[EXERCISE DETAILS] From the records below, please repeat exactly the line that has "thumb ip: (176, 456)", the line that has "index tip: (321, 362)", and every line between them, and nothing else.

+++ PROVIDED RECORDS

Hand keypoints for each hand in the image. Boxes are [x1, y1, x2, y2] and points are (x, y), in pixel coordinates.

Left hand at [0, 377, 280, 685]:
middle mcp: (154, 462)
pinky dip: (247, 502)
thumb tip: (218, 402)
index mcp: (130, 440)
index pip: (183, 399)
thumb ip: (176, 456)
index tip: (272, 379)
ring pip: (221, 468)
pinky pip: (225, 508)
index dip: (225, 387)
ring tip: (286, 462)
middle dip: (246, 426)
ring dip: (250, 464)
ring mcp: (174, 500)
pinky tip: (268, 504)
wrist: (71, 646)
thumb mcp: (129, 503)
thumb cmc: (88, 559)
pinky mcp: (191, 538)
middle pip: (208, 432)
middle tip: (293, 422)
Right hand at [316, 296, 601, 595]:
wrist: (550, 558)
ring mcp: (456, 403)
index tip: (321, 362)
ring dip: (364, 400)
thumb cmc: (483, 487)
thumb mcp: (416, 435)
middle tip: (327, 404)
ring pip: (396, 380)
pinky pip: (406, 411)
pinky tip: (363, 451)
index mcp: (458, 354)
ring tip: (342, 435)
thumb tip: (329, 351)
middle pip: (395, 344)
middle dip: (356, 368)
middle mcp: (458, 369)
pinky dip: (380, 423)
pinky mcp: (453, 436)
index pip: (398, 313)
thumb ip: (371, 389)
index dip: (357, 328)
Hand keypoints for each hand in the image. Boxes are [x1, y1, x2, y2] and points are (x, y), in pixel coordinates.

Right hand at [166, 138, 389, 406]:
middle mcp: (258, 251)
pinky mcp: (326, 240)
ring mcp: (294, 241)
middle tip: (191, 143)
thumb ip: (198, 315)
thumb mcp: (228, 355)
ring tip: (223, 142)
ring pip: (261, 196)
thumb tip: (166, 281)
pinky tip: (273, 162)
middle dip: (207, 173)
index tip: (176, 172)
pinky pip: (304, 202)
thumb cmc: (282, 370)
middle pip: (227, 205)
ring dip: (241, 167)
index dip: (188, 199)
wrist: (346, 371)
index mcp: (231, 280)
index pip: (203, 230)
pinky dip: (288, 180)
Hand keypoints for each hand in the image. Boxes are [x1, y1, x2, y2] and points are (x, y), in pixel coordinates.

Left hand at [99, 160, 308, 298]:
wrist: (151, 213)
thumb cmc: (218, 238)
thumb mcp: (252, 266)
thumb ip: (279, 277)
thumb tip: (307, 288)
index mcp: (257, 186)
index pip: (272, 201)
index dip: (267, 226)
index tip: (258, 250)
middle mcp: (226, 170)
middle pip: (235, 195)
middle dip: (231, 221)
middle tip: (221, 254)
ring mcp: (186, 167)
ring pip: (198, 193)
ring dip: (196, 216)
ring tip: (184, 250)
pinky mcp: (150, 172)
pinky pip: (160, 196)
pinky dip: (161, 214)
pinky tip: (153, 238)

++++++

[OUTPUT FOR THIS EXERCISE]
thumb ip: (176, 456)
index tip: (272, 379)
ring pip: (221, 468)
pinky pip: (225, 508)
index dip: (225, 387)
ring tip: (286, 462)
middle dip: (246, 426)
ring dip: (250, 464)
ring mcp: (174, 500)
pinky tip: (268, 504)
wrist: (71, 646)
thumb mcp: (129, 503)
thumb cmc: (88, 559)
pinky mcp: (191, 538)
middle pip: (208, 432)
middle tip: (293, 422)
Right hand at [316, 296, 601, 595]:
wrist: (550, 558)
ring mcp: (456, 403)
index tip: (321, 362)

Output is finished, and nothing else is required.